It is going to take more than money to get thousands of Denver Public School graduates a college degree, education experts say.

First, teachers have to get them ready. About half the DPS students who go to college need remediation courses.

Then college administrators have to get them to stay. Retention rates for DPS high school students in colleges are low – only about half the city’s graduates start college, and only about 32 percent of those finish.

Programs will be needed to support these college-goers, experts say.

“If you don’t have support at the next level, you are throwing money away,” said Scott Mendelsberg, program officer at the Colorado Commission on Higher Education and former principal of Abraham Lincoln High School.

Lincoln High is one of three schools in this year’s pilot project to send any kid who needs it to an in-state college for free. By 2008, the program will be expanded to include all DPS graduates.

“Subjecting kids to failure at that level is almost like not giving them a chance at all,” Mendelsberg said. “It’s more important in the grander scheme that they actually make it once they’re there.”
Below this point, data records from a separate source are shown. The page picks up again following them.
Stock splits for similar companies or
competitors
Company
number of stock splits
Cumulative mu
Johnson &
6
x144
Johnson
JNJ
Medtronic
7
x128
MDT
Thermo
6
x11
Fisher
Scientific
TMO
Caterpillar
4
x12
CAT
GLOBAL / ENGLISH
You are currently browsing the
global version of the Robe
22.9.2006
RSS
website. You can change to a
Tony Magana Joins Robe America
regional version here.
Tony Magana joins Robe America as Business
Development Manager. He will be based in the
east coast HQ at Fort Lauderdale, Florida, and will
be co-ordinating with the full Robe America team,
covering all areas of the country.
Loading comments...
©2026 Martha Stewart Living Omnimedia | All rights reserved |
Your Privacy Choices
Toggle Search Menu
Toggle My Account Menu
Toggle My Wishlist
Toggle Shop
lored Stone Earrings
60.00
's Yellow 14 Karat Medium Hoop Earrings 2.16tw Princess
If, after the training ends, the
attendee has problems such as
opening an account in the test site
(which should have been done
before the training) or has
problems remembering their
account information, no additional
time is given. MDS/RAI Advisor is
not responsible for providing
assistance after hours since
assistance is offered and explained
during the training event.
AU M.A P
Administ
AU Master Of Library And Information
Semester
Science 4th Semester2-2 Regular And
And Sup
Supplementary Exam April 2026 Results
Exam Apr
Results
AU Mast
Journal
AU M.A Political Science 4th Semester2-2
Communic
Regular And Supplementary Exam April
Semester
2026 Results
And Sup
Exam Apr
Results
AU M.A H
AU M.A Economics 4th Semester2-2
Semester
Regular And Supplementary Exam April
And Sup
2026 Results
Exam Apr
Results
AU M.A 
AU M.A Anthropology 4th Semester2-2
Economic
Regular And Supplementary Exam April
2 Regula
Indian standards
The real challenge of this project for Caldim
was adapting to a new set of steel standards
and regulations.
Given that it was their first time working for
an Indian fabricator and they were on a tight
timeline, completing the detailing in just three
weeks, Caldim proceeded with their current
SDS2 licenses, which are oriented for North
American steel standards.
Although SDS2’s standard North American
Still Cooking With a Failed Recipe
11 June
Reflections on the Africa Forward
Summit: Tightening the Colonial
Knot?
At the Community College of Denver, administrators have introduced a college-orientation course that teaches kids basic survival skills.

CCD researchers, in a preliminary study, found that extra support for students whose first language is not English helped the retention rate by 40 percent.

“It’s helping students belong in college,” said Elaine Baker, a CCD administrator. “No one in your family has gone to college, your friends haven’t gone to college, your skills just aren’t that strong.”

Businessman Tim Marquez, who funded the initial $50 million to start the Denver Scholarship Foundation, said that the 33 participating in-state colleges had to promise support for DPS kids who were admitted.

“We told them that this is not an optional thing,” Marquez said. “This is something you have to do. The colleges are not only fine with that, they were actually pretty excited.”